Twitter’s a Memory Hole

“…it was an automatic action to lift the flap of the nearest memory hole and drop it in, whereupon it would be whirled away on a current of warm air to the enormous furnaces which were hidden somewhere in the recesses of the building.” – George Orwell, Nineteen Eighty-Four

This weekend, I opened up my Twitter account and read each message I had posted.

Then I deleted it.

And I kept reading and deleting until Twitter stopped showing me my messages – sometime around October 2009.

I started with more than 7200 ‘tweets’ and according to Twitter, I’ve 6,587 remaining.

Now if you visit /garrickvanburen you won’t see any of them. Seems as though Twitter has decided that anything I’ve written prior to, say, October 2009 is no longer available [1]. But – if my profile says I have 6,587 ‘tweets’ – where are they?

I even searched for them via search.twitter.com;

” Older tweets are temporarily unavailable.”

If they’re not accessible – shouldn’t the number be 0?

I’m completely fine with Twitter being temporary. I think it should be (that’s why I mass deleted them anyway). I don’t think Twitter should be indexed by Google or Bing or any other service. The question is – how long should a give ‘tweet’ be accessible?

Nine months seems as arbitrary as 140 character limit and killing off basic auth in August.

So, how long should a ‘tweet’ live?

If Twitter’s goal is to capture the zeitgeist in real-time, how long does it take for a moment to pass?

5 minutes? 1 hour? 24 hours? 1 beat?

Update 25 June 2010: As of this morning, my Twitter account reads ‘0 tweets’. Makes me feel that Twitter doesn’t see any value in keeping the old stuff around and accessible. Feels very Logan’s Run. Not sure how I feel about this yet.

5 replies on “Twitter’s a Memory Hole”

  1. I agree Garrick. Twitter doesn’t feel like an archival system to me. Many others (majority?) may disagree with that premise. But, it feels like mass messaging or group instant messaging much more than creating an archive (rich or not).

    You could use my tweet expiration script to do this on a rolling basis.

    I sincerely wish Twitter would just add this as a feature so you could set an expiration period in days for your Tweets. Of course they have no more reason to do that than Google Mail has to actually encourage you to delete email.

    And that is the rub. It’s not to help you (meaning, us, the user) but to help them better advertise at us.

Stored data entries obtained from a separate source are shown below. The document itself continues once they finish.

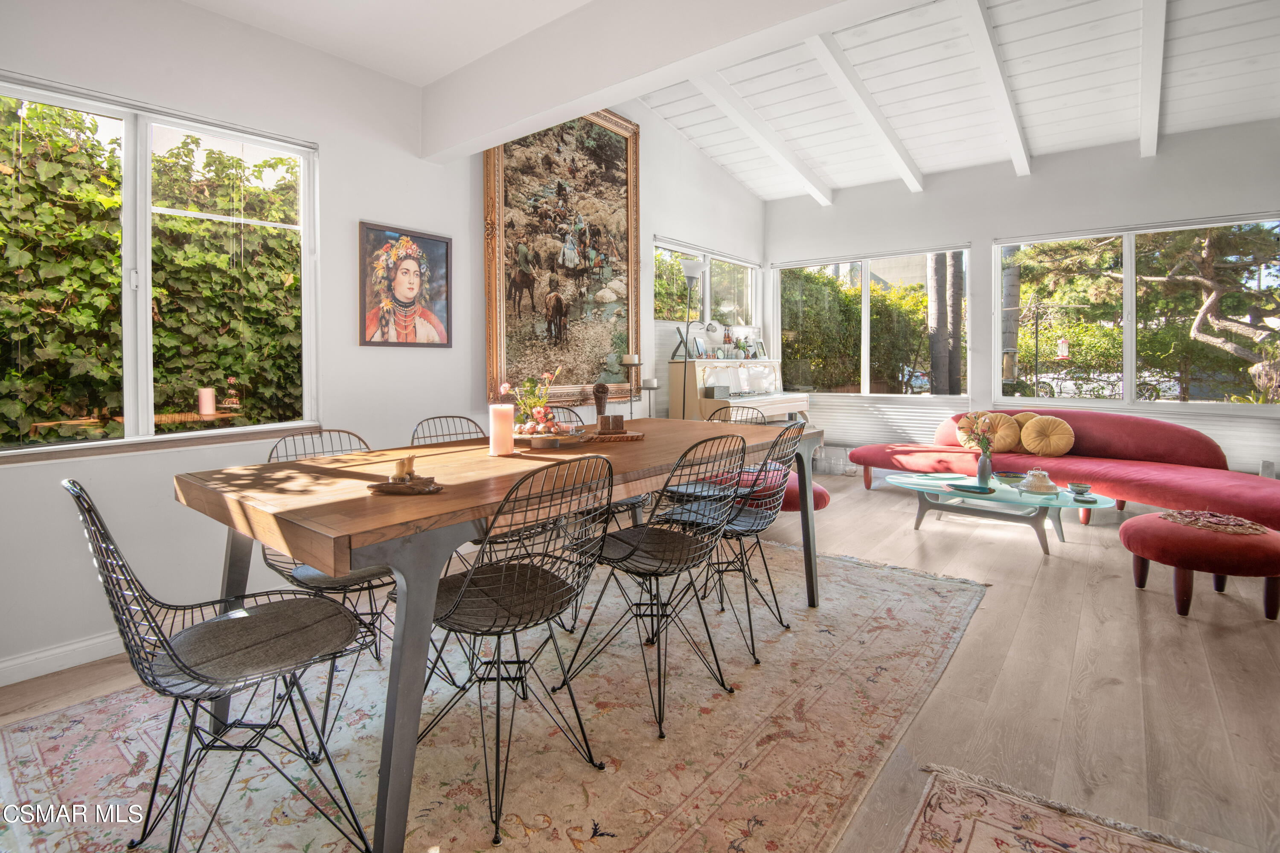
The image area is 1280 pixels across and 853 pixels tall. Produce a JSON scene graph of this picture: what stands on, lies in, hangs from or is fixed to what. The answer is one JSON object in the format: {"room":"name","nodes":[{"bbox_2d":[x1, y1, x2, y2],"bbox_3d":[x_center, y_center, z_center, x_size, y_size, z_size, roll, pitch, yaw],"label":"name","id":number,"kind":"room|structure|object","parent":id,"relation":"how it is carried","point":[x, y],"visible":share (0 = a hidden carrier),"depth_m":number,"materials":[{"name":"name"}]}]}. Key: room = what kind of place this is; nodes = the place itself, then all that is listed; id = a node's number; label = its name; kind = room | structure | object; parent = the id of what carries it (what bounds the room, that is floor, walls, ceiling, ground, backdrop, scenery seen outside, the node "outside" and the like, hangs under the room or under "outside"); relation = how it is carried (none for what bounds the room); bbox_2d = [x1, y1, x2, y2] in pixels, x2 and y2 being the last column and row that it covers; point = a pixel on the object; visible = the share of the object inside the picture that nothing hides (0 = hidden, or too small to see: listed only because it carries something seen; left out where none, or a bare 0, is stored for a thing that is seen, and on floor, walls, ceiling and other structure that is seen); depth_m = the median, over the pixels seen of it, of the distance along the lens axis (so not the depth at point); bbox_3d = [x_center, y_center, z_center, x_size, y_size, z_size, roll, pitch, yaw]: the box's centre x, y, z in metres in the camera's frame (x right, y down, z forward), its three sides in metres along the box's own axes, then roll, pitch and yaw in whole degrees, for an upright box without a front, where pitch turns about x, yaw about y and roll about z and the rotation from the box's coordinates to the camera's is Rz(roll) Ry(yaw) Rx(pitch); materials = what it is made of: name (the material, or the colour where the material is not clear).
{"room":"dining room","nodes":[
{"label":"dining room","id":0,"kind":"room"},
{"bbox_2d":[0,0,767,689],"bbox_3d":[-0.963,-0.824,3.771,0.175,3.493,7.575,2,3,38],"label":"left wall","id":1,"kind":"structure","parent":0,"point":[169,503],"depth_m":2.72,"materials":[{"name":"white paint"}]},
{"bbox_2d":[0,630,127,685],"bbox_3d":[-1.926,0.901,2.537,0.016,0.093,3.903,2,3,38],"label":"baseboard","id":2,"kind":"structure","parent":1,"relation":"attached to","point":[98,640],"depth_m":2.17,"materials":[{"name":"white paint"}]},
{"bbox_2d":[0,71,320,458],"bbox_3d":[-2.139,-0.574,2.358,0.127,1.429,1.452,2,3,38],"label":"window","id":3,"kind":"structure","parent":1,"relation":"in","point":[224,431],"depth_m":2.43,"materials":[{"name":"white glass"}]},
{"bbox_2d":[359,220,453,347],"bbox_3d":[-1.304,-0.729,3.224,0.035,0.660,0.551,2,3,38],"label":"framed portrait","id":4,"kind":"object","parent":1,"relation":"attached to","point":[429,242],"visible":0.99,"depth_m":3.20},
{"bbox_2d":[483,104,640,408],"bbox_3d":[-0.493,-1.214,4.152,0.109,2.252,1.510,2,3,38],"label":"framed painting","id":5,"kind":"object","parent":1,"relation":"attached to","point":[497,162],"visible":0.87,"depth_m":4.10},
{"bbox_2d":[652,237,760,326],"bbox_3d":[0.732,-1.302,6.107,0.123,0.897,2.066,2,3,38],"label":"window","id":6,"kind":"structure","parent":1,"relation":"in","point":[657,307],"depth_m":6.09,"materials":[{"name":"glass"}]},
{"bbox_2d":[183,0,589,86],"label":"ceiling","id":7,"kind":"structure","parent":0,"point":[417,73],"depth_m":2.72,"materials":[{"name":"white paint"}]},
{"bbox_2d":[0,471,1279,852],"bbox_3d":[1.118,0.997,2.257,5.612,0.108,7.751,2,3,38],"label":"floor","id":8,"kind":"structure","parent":0,"point":[1125,598],"depth_m":2.06,"materials":[{"name":"brown wood"}]},
{"bbox_2d":[0,538,992,852],"bbox_3d":[-0.124,0.954,2.262,2.378,0.012,3.567,2,3,38],"label":"area rug","id":9,"kind":"object","parent":8,"relation":"on","point":[900,573],"visible":0.82,"depth_m":1.71,"materials":[{"name":"beige carpet"}]},
{"bbox_2d":[67,477,383,852],"bbox_3d":[-0.942,0.556,1.318,0.467,0.882,0.540,2,3,38],"label":"wire chair","id":10,"kind":"object","parent":9,"relation":"on","point":[196,677],"visible":0.98,"depth_m":1.26,"materials":[{"name":"black metal"}]},
{"bbox_2d":[260,430,398,721],"bbox_3d":[-1.027,0.514,2.005,0.518,0.885,0.476,2,3,38],"label":"chair","id":11,"kind":"object","parent":9,"relation":"on","point":[344,580],"visible":0.36,"depth_m":1.87,"materials":[{"name":"black metal"}]},
{"bbox_2d":[409,414,486,447],"bbox_3d":[-0.758,0.444,2.595,0.527,0.878,0.467,2,3,38],"label":"wire chair","id":12,"kind":"object","parent":9,"relation":"on","point":[452,416],"visible":0.18,"depth_m":2.73,"materials":[{"name":"black metal"}]},
{"bbox_2d":[178,420,815,852],"bbox_3d":[-0.235,0.561,2.283,1.013,0.775,2.322,2,3,38],"label":"dining table","id":13,"kind":"object","parent":9,"relation":"on","point":[446,496],"visible":0.82,"depth_m":1.47,"materials":[{"name":"brown wood"}]},
{"bbox_2d":[366,475,442,494],"bbox_3d":[-0.626,0.185,1.536,0.184,0.021,0.172,2,3,38],"label":"wooden tray","id":14,"kind":"object","parent":13,"relation":"on","point":[389,486],"visible":0.81,"depth_m":1.49,"materials":[{"name":"brown wood"}]},
{"bbox_2d":[392,454,415,482],"bbox_3d":[-0.654,0.143,1.583,0.052,0.067,0.054,0,2,0],"label":"candle","id":15,"kind":"object","parent":14,"relation":"on","point":[402,464],"visible":0.96,"depth_m":1.56,"materials":[{"name":"wax"}]},
{"bbox_2d":[488,402,514,455],"bbox_3d":[-0.511,0.047,2.110,0.090,0.185,0.090,2,3,38],"label":"pillar candle","id":16,"kind":"object","parent":13,"relation":"on","point":[494,449],"visible":0.99,"depth_m":2.07,"materials":[{"name":"wax"}]},
{"bbox_2d":[512,426,585,449],"bbox_3d":[-0.406,0.090,2.380,0.366,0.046,0.363,2,3,38],"label":"tray","id":17,"kind":"object","parent":13,"relation":"on","point":[524,436],"visible":0.74,"depth_m":2.26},
{"bbox_2d":[498,366,563,435],"bbox_3d":[-0.446,-0.065,2.406,0.256,0.282,0.258,2,3,38],"label":"flower arrangement","id":18,"kind":"object","parent":17,"relation":"on","point":[504,389],"visible":0.84,"depth_m":2.37,"materials":[{"name":"plant"}]},
{"bbox_2d":[592,383,610,418],"bbox_3d":[-0.278,-0.099,4.130,0.123,0.277,0.123,2,3,38],"label":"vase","id":19,"kind":"object","parent":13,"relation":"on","point":[600,406],"visible":0.96,"depth_m":4.09,"materials":[{"name":"brown wicker"}]},
{"bbox_2d":[583,429,645,441],"bbox_3d":[-0.138,0.088,2.534,0.304,0.025,0.252,0,2,-8],"label":"wooden tray","id":20,"kind":"object","parent":13,"relation":"on","point":[607,439],"visible":0.87,"depth_m":2.45,"materials":[{"name":"brown wood"}]},
{"bbox_2d":[598,413,624,432],"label":"wooden blocks","id":21,"kind":"object","parent":20,"relation":"on","point":[615,421],"visible":0.99,"depth_m":2.50,"materials":[{"name":"brown wood"}]},
{"bbox_2d":[402,454,617,845],"bbox_3d":[-0.357,0.543,1.603,0.534,0.886,0.479,2,3,38],"label":"wire chair","id":22,"kind":"object","parent":9,"relation":"on","point":[457,608],"visible":0.91,"depth_m":1.52,"materials":[{"name":"black metal"}]},
{"bbox_2d":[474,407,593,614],"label":"chair","id":23,"kind":"object","parent":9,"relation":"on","point":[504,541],"visible":0.28,"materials":[{"name":"black metal"}]},
{"bbox_2d":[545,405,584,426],"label":"wire chair","id":24,"kind":"object","parent":9,"relation":"on","point":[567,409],"visible":0.13,"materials":[{"name":"black metal"}]},
{"bbox_2d":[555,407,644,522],"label":"wire chair","id":25,"kind":"object","parent":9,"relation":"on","point":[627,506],"visible":0.19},
{"bbox_2d":[560,435,749,739],"bbox_3d":[0.055,0.506,1.994,0.535,0.894,0.475,2,3,38],"label":"wire chair","id":26,"kind":"object","parent":9,"relation":"on","point":[617,538],"visible":0.96,"depth_m":1.90,"materials":[{"name":"black metal"}]},
{"bbox_2d":[663,406,765,505],"bbox_3d":[0.421,0.398,3.193,0.474,0.897,0.522,2,3,38],"label":"chair","id":27,"kind":"object","parent":9,"relation":"on","point":[702,491],"visible":0.33,"depth_m":3.17,"materials":[{"name":"black metal"}]},
{"bbox_2d":[679,418,809,664],"bbox_3d":[0.410,0.474,2.439,0.527,0.902,0.466,2,3,38],"label":"chair","id":28,"kind":"object","parent":9,"relation":"on","point":[737,516],"visible":0.75,"depth_m":2.36,"materials":[{"name":"black metal"}]},
{"bbox_2d":[619,352,642,416],"bbox_3d":[-0.065,-0.083,4.498,0.183,0.844,0.183,2,3,38],"label":"candle holder","id":29,"kind":"object","parent":8,"relation":"on","point":[624,362],"visible":0.67,"depth_m":4.46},
{"bbox_2d":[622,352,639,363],"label":"candle","id":30,"kind":"object","parent":29,"relation":"on","point":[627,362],"visible":0.97,"depth_m":4.37,"materials":[{"name":"white wax"}]},
{"bbox_2d":[641,378,659,417],"bbox_3d":[0.097,0.149,4.691,0.186,0.909,0.187,2,3,38],"label":"candle holder","id":31,"kind":"object","parent":8,"relation":"on","point":[655,386],"visible":0.59,"depth_m":4.64,"materials":[{"name":"black metal"}]},
{"bbox_2d":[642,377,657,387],"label":"candle","id":32,"kind":"object","parent":31,"relation":"on","point":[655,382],"visible":0.91,"depth_m":4.55,"materials":[{"name":"white wax"}]},
{"bbox_2d":[678,258,708,415],"bbox_3d":[0.471,-0.357,5.100,0.301,2.071,0.313,2,3,38],"label":"floor lamp","id":33,"kind":"object","parent":8,"relation":"on","point":[695,272],"visible":0.71,"depth_m":5.06,"materials":[{"name":"metal"}]},
{"bbox_2d":[674,358,812,422],"bbox_3d":[1.089,0.066,5.746,0.856,1.254,1.552,2,3,38],"label":"piano","id":34,"kind":"object","parent":8,"relation":"on","point":[697,374],"visible":0.58,"depth_m":5.48,"materials":[{"name":"white wood"}]},
{"bbox_2d":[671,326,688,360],"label":"picture frame","id":35,"kind":"object","parent":34,"relation":"on","point":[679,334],"visible":0.91,"depth_m":5.29,"materials":[{"name":"black"}]},
{"bbox_2d":[691,335,707,358],"bbox_3d":[0.569,-0.652,5.418,0.082,0.206,0.195,1,3,23],"label":"picture frame","id":36,"kind":"object","parent":34,"relation":"on","point":[697,347],"visible":0.97,"depth_m":5.40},
{"bbox_2d":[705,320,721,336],"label":"lamp","id":37,"kind":"object","parent":34,"relation":"on","point":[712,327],"visible":0.98,"depth_m":5.73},
{"bbox_2d":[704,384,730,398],"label":"box","id":38,"kind":"object","parent":34,"relation":"on","point":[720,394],"visible":0.99,"depth_m":5.17,"materials":[{"name":"grey"}]},
{"bbox_2d":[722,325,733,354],"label":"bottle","id":39,"kind":"object","parent":34,"relation":"on","point":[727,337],"visible":0.98,"depth_m":5.90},
{"bbox_2d":[751,338,767,358],"bbox_3d":[1.312,-0.736,6.258,0.175,0.217,0.093,-2,3,-35],"label":"picture frame","id":40,"kind":"object","parent":34,"relation":"on","point":[760,347],"visible":0.98,"depth_m":6.25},
{"bbox_2d":[705,466,831,513],"bbox_3d":[0.913,0.606,4.106,0.832,0.420,0.751,2,3,38],"label":"red ottoman","id":41,"kind":"object","parent":8,"relation":"on","point":[815,491],"visible":0.33,"depth_m":3.83,"materials":[{"name":"red fabric"}]},
{"bbox_2d":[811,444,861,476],"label":"glass jar","id":42,"kind":"object","parent":8,"relation":"on","point":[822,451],"visible":0.63,"depth_m":6.27,"materials":[{"name":"clear glass"}]},
{"bbox_2d":[883,469,1118,555],"bbox_3d":[2.421,0.664,3.926,1.432,0.362,0.830,2,3,38],"label":"coffee table","id":43,"kind":"object","parent":8,"relation":"on","point":[1020,498],"visible":0.78,"depth_m":3.79,"materials":[{"name":"glass"}]},
{"bbox_2d":[946,482,997,494],"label":"tray","id":44,"kind":"object","parent":43,"relation":"on","point":[978,488],"visible":0.99,"depth_m":3.74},
{"bbox_2d":[975,450,992,486],"bbox_3d":[2.389,0.357,3.949,0.093,0.230,0.092,2,3,38],"label":"vase","id":45,"kind":"object","parent":43,"relation":"on","point":[980,476],"visible":0.97,"depth_m":3.92,"materials":[{"name":"glass"}]},
{"bbox_2d":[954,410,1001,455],"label":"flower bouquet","id":46,"kind":"object","parent":45,"relation":"in","point":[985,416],"visible":0.85,"depth_m":3.90,"materials":[{"name":"plant"}]},
{"bbox_2d":[994,470,1023,484],"bbox_3d":[2.566,0.427,3.942,0.156,0.068,0.158,0,2,-9],"label":"bowl","id":47,"kind":"object","parent":43,"relation":"on","point":[1008,476],"visible":0.99,"depth_m":3.91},
{"bbox_2d":[1018,467,1058,493],"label":"covered dish","id":48,"kind":"object","parent":43,"relation":"on","point":[1040,484],"visible":0.99,"depth_m":3.67,"materials":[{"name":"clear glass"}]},
{"bbox_2d":[1068,482,1092,495],"bbox_3d":[2.759,0.457,3.568,0.120,0.063,0.120,-1,2,-10],"label":"bowl","id":49,"kind":"object","parent":43,"relation":"on","point":[1078,486],"visible":0.99,"depth_m":3.55,"materials":[{"name":"ceramic"}]},
{"bbox_2d":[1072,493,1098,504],"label":"small dish","id":50,"kind":"object","parent":43,"relation":"on","point":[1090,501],"visible":0.94,"depth_m":3.39,"materials":[{"name":"ceramic"}]},
{"bbox_2d":[897,765,1216,852],"bbox_3d":[0.870,1.031,0.669,1.138,0.011,1.572,2,3,38],"label":"small rug","id":51,"kind":"object","parent":8,"relation":"on","point":[978,839],"visible":0.99,"depth_m":1.39,"materials":[{"name":"beige carpet"}]},
{"bbox_2d":[846,408,1279,528],"bbox_3d":[3.293,0.387,4.520,1.335,0.825,2.899,-2,3,-34],"label":"red sofa","id":52,"kind":"object","parent":8,"relation":"on","point":[1268,491],"visible":0.77,"depth_m":4.29,"materials":[{"name":"red fabric"}]},
{"bbox_2d":[976,411,1024,453],"bbox_3d":[3.090,0.137,4.950,0.447,0.367,0.220,2,3,38],"label":"round pillow","id":53,"kind":"object","parent":52,"relation":"on","point":[1008,441],"visible":0.78,"depth_m":4.86,"materials":[{"name":"fabric"}]},
{"bbox_2d":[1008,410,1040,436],"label":"round pillow","id":54,"kind":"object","parent":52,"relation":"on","point":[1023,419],"visible":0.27,"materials":[{"name":"yellow fabric"}]},
{"bbox_2d":[1019,413,1075,456],"bbox_3d":[3.391,0.157,4.748,0.424,0.361,0.221,2,3,38],"label":"round pillow","id":55,"kind":"object","parent":52,"relation":"on","point":[1033,446],"visible":0.99,"depth_m":4.69,"materials":[{"name":"fabric"}]},
{"bbox_2d":[1120,510,1279,621],"bbox_3d":[2.748,0.715,2.775,0.651,0.393,0.663,2,3,38],"label":"red ottoman","id":56,"kind":"object","parent":8,"relation":"on","point":[1148,528],"visible":0.94,"depth_m":2.59,"materials":[{"name":"red fabric"}]},
{"bbox_2d":[1158,509,1271,536],"bbox_3d":[2.790,0.503,2.780,0.404,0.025,0.396,2,3,38],"label":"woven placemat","id":57,"kind":"object","parent":56,"relation":"on","point":[1201,523],"visible":0.95,"depth_m":2.73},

  2. Also, when I tried import all my tweets into WordPress I ran into this same problem of not being able to see my entire archive. A kind person commented on my frustration and it seems you can only get the most recent 3,200 tweets.

    Why 3,200? I have no idea. Twitter should possibly create a Department of Arbitrary Numbers.

    It seems you cannot access those older Tweets. It’s unclear to me if deleting your account removes them.

  3. I think you should buy a shiny new spiral notebook and write Twitter in blue letters on the front. Every time you have a pithy thought, write it on a new page. Then rip this page out and either share it with someone (preferably via US Mail) or throw it in the trash. This technique will not only expand your content capacity beyond the 140 character, but it will also save you the trouble of having to delete tweets.